Bell Beaker Chieftain from England found buried with his Shaman
The probable chieftain or prestigious leader – a man in his thirties or forties – had been interred underneath the centre of a large funerary mound which had been constructed specifically for him inside his own personal 20 m diameter ditched enclosure.
He had been buried in around 2200 BC with a 20 cm long copper dagger (with a pommel made out of whalebone), an amber bead, a flint knife, an iron pyrites and flint fire-lighting kit, four special cowhide “rugs” and an extremely fine archer’s wrist guard made of a particularly valued stone quarried or gathered near the top of a mountain in the Lake District.
What’s more, dark staining in the gravel surrounding his skeleton shows that he had been buried in a wooden plank coffin (or possibly just wrapped in animal skins), says archaeologist Andy Hood of Foundations Archaeology, the Wiltshire-based company carrying out the archaeological investigations near Lechlade, Gloucestershire.
Some early Bronze Age high-status individuals were buried with one or two cowhide “rugs” – but this very prestigious communal leader had a total of four, a number not known to be paralleled anywhere else in Britain. Each “rug” would have been an impressive and valued possession – an entire cowhide complete with the animal’s hooves at its four corners and its skull.
Significantly, this high-status Lechlade leader was interred looking southeast – gazing directly towards a second buried man, just two metres away. That second individual had been buried probably at or immediately after the chieftain had been laid to rest.
That individual – an older man, perhaps in his fifties or sixties – had not been buried in the normal manner. Instead, he had been interred sitting on an earth and gravel “seat” with his legs descending into what would initially have been a pit.
In Bronze Age Siberia, shamans were buried partially sitting up.

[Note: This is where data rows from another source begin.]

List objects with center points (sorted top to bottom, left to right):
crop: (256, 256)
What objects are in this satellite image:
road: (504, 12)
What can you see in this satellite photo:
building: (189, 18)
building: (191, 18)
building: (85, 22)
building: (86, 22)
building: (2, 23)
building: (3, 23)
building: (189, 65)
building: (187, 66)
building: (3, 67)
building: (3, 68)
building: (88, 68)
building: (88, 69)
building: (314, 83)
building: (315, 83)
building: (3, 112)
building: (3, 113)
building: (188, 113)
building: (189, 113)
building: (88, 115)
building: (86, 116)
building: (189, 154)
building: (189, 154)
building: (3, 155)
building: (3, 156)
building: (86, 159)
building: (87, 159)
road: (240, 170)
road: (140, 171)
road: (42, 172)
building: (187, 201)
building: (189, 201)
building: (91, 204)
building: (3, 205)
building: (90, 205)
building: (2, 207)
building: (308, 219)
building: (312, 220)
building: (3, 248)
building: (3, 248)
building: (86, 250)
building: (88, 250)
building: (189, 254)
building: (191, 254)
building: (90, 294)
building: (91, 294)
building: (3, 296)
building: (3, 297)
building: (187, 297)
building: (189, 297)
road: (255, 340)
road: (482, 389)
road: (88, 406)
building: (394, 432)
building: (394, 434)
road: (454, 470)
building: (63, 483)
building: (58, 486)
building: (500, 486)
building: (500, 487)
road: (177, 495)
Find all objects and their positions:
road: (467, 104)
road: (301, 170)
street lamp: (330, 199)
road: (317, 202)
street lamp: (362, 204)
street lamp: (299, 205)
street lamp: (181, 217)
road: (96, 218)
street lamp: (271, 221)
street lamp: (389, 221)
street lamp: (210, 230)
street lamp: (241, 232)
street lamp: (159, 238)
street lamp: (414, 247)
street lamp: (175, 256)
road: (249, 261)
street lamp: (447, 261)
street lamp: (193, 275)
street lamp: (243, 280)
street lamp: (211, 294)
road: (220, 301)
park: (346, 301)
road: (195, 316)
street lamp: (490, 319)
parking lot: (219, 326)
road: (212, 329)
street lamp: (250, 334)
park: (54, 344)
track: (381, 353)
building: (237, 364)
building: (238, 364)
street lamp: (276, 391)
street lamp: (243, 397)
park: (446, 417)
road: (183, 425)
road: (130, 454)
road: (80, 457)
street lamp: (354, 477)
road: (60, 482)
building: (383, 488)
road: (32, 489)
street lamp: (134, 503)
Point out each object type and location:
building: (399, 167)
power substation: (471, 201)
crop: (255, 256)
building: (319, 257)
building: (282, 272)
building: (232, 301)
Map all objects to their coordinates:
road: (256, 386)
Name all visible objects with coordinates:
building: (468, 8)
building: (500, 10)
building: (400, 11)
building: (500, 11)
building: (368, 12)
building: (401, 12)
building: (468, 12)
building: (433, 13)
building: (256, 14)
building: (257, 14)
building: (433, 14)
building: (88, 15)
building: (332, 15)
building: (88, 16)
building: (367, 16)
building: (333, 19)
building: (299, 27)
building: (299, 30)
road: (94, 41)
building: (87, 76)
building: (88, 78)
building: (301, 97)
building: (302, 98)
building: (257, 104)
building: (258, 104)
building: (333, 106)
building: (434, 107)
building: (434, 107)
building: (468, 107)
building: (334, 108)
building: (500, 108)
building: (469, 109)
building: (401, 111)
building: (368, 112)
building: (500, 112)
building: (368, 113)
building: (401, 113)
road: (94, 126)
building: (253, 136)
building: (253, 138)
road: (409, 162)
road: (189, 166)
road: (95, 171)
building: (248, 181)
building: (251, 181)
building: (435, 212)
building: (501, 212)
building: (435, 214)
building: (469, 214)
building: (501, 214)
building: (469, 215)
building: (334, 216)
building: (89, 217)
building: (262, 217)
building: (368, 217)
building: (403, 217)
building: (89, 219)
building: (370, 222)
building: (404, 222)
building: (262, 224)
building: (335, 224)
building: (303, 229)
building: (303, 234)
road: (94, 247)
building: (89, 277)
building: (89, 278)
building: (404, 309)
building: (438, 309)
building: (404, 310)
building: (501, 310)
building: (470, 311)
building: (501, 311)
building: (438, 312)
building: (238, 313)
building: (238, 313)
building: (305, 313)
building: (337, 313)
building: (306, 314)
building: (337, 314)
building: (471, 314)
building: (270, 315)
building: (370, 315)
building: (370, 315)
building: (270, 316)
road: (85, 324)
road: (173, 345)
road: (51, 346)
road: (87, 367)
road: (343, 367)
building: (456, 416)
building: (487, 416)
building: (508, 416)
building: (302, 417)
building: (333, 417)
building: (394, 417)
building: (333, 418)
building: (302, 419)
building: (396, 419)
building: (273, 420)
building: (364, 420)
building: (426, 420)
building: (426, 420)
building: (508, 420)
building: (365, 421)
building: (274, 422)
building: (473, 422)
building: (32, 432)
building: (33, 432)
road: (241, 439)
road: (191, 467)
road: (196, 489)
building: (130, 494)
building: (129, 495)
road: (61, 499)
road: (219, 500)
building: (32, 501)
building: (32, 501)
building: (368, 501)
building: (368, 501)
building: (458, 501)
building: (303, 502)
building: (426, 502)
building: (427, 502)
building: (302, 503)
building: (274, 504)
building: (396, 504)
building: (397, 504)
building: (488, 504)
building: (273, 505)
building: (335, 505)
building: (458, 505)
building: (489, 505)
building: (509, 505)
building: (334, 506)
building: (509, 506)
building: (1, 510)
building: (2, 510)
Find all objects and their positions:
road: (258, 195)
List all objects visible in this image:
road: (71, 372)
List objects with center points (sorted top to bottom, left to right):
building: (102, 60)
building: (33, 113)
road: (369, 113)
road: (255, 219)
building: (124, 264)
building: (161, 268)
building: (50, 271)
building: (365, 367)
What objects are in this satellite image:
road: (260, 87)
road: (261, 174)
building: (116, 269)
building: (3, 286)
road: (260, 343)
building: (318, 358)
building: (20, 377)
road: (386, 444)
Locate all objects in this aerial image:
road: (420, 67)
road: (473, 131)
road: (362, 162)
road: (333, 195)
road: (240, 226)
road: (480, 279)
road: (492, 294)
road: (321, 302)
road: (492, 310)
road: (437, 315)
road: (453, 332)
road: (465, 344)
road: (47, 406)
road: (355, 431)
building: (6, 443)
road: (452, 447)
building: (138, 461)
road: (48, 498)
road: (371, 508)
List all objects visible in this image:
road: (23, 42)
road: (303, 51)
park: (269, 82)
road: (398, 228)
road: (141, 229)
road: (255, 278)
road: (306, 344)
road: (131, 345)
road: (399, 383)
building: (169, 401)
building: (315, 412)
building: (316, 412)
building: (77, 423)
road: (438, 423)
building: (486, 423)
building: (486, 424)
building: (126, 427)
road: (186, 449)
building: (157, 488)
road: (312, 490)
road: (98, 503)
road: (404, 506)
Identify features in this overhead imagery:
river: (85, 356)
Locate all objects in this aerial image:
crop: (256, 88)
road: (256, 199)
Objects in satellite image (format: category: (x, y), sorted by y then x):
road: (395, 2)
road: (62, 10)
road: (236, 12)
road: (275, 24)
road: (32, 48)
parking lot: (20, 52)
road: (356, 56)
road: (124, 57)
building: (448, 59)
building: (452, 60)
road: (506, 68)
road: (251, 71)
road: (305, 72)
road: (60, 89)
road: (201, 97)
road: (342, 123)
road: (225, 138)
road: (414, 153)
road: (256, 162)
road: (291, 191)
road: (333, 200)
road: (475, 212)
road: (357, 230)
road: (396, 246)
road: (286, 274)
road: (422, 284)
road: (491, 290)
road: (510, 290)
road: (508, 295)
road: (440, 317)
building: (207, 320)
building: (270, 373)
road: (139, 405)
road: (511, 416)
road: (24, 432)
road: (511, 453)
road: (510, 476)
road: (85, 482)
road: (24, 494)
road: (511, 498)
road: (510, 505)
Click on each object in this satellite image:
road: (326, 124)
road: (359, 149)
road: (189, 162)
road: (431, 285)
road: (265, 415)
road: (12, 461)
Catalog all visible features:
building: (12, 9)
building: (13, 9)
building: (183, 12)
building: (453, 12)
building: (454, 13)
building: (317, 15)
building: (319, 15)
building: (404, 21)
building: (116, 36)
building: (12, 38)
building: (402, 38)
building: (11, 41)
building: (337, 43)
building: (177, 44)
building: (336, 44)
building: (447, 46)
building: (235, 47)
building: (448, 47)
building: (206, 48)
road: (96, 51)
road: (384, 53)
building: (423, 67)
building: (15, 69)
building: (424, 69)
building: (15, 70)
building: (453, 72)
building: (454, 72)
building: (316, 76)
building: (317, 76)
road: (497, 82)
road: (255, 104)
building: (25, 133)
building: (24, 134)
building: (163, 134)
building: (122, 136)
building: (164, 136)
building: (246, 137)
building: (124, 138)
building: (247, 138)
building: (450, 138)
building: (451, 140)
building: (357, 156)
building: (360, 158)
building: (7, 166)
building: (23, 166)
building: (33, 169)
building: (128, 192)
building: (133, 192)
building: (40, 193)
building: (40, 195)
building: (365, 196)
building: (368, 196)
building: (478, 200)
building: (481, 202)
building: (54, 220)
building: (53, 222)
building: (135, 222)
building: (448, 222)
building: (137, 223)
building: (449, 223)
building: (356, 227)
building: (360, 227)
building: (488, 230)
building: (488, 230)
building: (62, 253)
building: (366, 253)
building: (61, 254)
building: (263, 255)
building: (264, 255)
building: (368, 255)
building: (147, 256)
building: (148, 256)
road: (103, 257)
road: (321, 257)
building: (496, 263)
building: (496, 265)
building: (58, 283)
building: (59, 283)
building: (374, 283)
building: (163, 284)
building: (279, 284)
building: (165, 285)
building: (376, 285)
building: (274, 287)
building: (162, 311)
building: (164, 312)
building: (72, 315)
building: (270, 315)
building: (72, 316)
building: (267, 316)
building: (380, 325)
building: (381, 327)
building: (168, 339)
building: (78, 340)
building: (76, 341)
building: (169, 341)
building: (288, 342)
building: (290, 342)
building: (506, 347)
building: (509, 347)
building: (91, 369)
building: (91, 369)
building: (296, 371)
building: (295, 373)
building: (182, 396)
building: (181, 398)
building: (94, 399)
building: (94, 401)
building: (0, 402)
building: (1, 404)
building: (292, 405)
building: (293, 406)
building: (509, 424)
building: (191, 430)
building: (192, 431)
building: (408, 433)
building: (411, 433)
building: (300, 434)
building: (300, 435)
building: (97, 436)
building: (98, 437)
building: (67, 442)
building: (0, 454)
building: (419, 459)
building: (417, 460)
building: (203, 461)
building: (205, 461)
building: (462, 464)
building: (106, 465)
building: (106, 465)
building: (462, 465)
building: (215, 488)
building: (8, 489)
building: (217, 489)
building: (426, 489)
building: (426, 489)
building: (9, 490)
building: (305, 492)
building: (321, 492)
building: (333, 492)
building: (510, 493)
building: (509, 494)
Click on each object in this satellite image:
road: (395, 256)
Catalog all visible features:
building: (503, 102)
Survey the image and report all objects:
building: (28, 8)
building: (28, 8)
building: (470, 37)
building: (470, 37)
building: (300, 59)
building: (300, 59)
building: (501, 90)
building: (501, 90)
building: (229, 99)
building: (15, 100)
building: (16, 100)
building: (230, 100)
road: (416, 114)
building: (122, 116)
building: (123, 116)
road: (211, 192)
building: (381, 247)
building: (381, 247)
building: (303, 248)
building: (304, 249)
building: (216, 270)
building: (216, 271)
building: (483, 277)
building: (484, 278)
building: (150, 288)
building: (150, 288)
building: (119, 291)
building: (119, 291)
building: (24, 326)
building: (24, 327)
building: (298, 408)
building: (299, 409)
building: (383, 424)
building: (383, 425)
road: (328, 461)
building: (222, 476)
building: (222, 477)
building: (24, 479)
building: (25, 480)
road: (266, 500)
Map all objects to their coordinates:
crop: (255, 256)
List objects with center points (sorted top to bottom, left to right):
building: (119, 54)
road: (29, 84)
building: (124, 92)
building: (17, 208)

Some early mediaeval Germanic seers (priest-like divination practitioners) were also buried in a seated position – and, from at least the fourth century, many Christian bishops in eastern Europe were buried in a similar fashion. In ancient Thrace (Bulgaria), acolytes initiated into the Orphic religion are thought to have been buried in a seated position.
In ancient India (and indeed, sometimes still in modern India) some holy men were buried in a cross-legged seated “lotus” position. In death, they were seen not as having died in the conventional sense, but to be in an eternal yogic state – a state in which they were perceived to have abandoned their body and to have merged with the eternal essence or soul of the cosmos. The earliest written reference to aspects of that concept dates from 1000 BC but the concept itself is likely to be far older.
The Lechlade Beaker chieftain and his potential shaman wielded their power around 300 years after their culture had first arrived in Britain – and were by then the dominant group.